Master of Flémalle
The name ‘Master of Flémalle’ was coined in 1898 by Hugo von Tschudi based on three panels displaying a Saint Veronica with the Veil, a Virgin nursing the Child and a Trinity now in Frankfurt (Städel Museum, inv. 939, 939a and 939b) and originally believed to have come from a supposed abbey of Flémalle near Liège. Other pictures executed in a similar style, which display major progress in the rendering of spatial illusionism and express various artistic and intellectual concerns, were added to this group and came to be regarded as key works in the aesthetic renewal of Netherlandish painting of the early fifteenth century. The corpus that was accordingly built up around this master is comparable in importance to the output of artists such as Hubert van Eyck († 1426) and Jan van Eyck, and bears evident similarities to the paintings securely attributed to Rogier van der Weyden and Jacques Daret (1401/3–1468/88). This collection is currently heterogeneous, the result of artificially grouping together paintings by several artists such as the Master of Merode and countless anonymous followers who continued his style. Its main works are almost unanimously accepted as being the Dijon Nativity (Musée des Beaux-Arts, inv. CA 150), the Bad Thief also in Frankfurt (Städel Museum, inv. 886), the London Seilern Triptych, also called the Entombment (Courtauld Institute, Samuel Courtauld Trust), and the Betrothal of the Virgin in the Museo del Prado.
The key importance of this output in burgeoning Netherlandish art led scholars to seek a specific identification for its maker. These works have sometimes been considered early paintings by Rogier van der Weyden on the grounds of their strong formal resemblances to this artist’s oeuvre. Later on, when Van der Weyden and Daret were documented as serving in the workshop of the Tournai painter Robert Campin in 1427, attempts were made to equate the Master of Flémalle with the latter. Campin, who was born around 1370 and based in Tournai until his death in 1444, is relatively well documented. However, there appears to be no sound basis for this identification, which has been over-generalised. There are no known panels that can be attributed to Campin with certainty, offering a reliable gauge with which to compare other works associated with the Flémalle group. In addition, this corpus is highly diverse, with stylistic connotations so varied that it is difficult to believe they are the work of a single artist.

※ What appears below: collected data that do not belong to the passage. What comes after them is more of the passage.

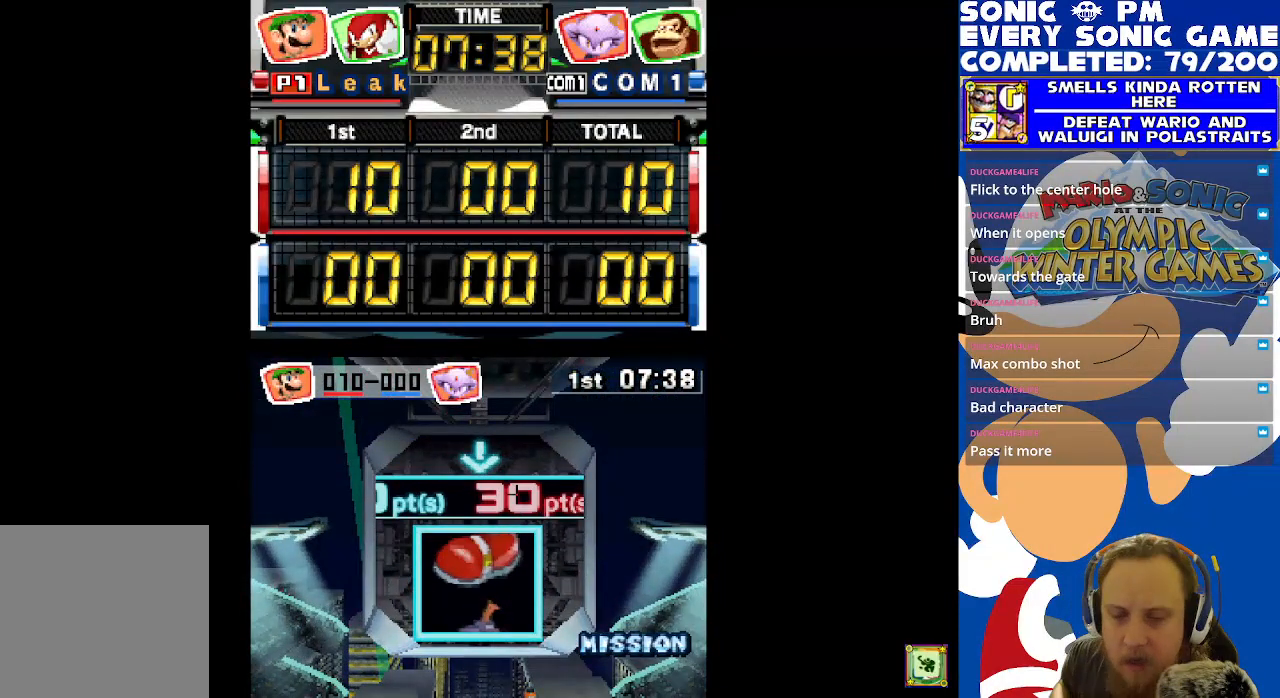
Gameplay with a controller (Xbox layout); each line is a JSON object with the inputs held at the frame after it. "events" lists button and stick changes between this image and that frame as [ms after this image, input, new state], when the widget could be followed in between.
{"buttons": ["R2"], "left_stick": "center", "right_stick": "center", "events": [[450, "R2", "down"]]}
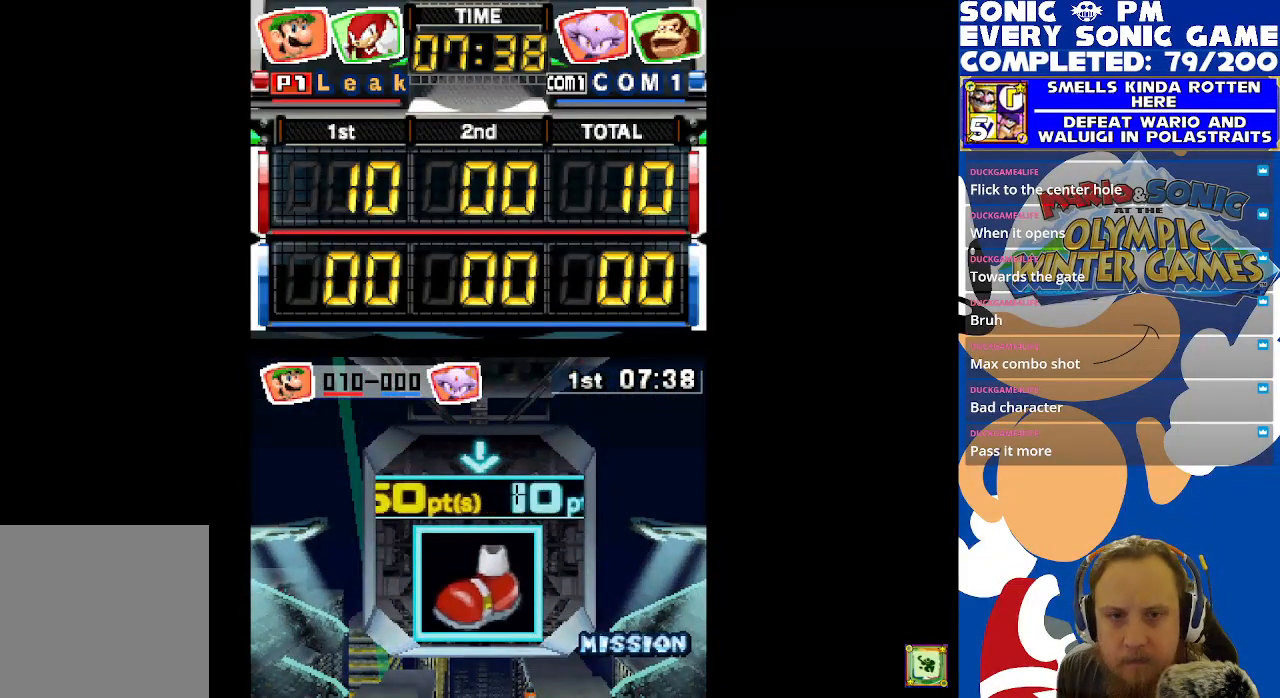
{"buttons": ["B", "R2"], "left_stick": "center", "right_stick": "center", "events": [[267, "B", "down"], [383, "B", "up"], [500, "B", "down"]]}
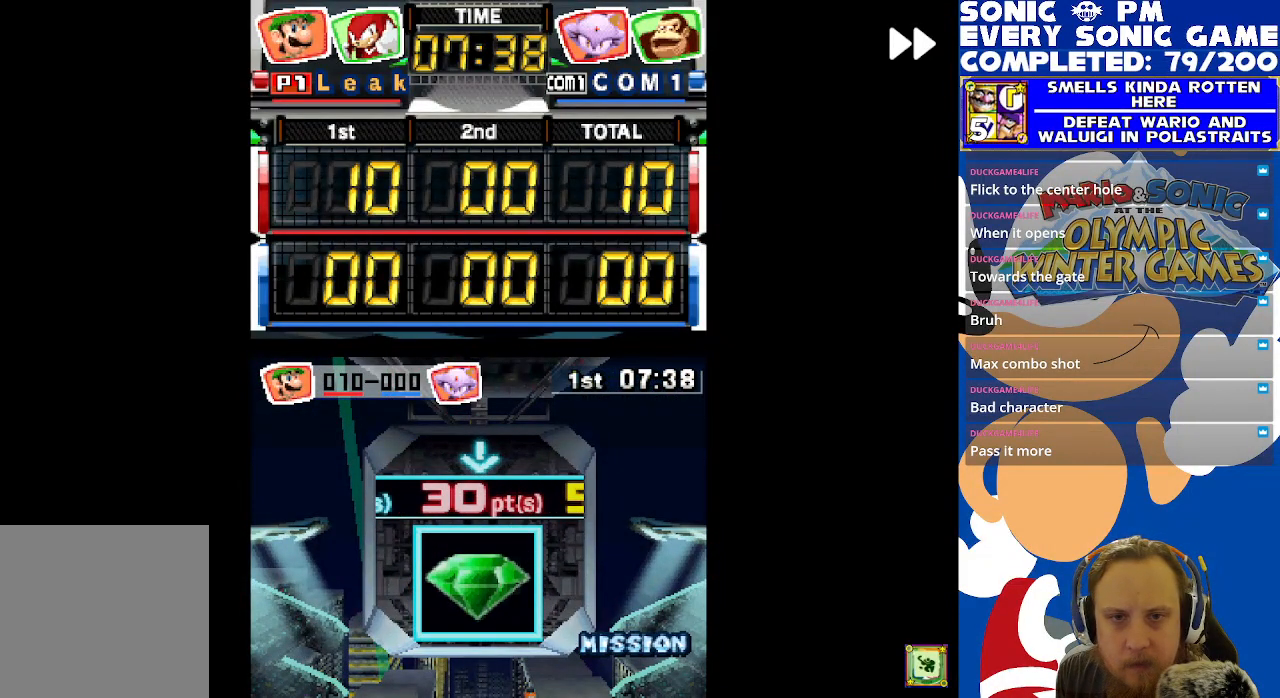
{"buttons": ["B"], "left_stick": "center", "right_stick": "center", "events": [[117, "B", "up"], [217, "B", "down"], [317, "B", "up"], [383, "R2", "up"], [483, "B", "down"]]}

Campin’s documented oeuvre encompasses activities such as the polychroming of sculptures and the painting of banners and murals, for instance the remains of an Annunciation from St-Brice now in the Musée d’Archéologie in Tournai, too badly deteriorated to be compared to Flémalle’s production.
The possible identification of Campin as the Master of Flémalle, which was not accepted at the Museo del Prado until 1985, does not clarify all the doubts raised by the corpus of painting attributed to this master and his followers. Indeed, in the light of current art historical practices, it should be regarded with caution (J.J. Pérez Preciado, "Fifteenth-century netherlandish painting at the Museo Nacional del Prado. Catalogue raisonné", Museo del Prado, 2024, p. 173).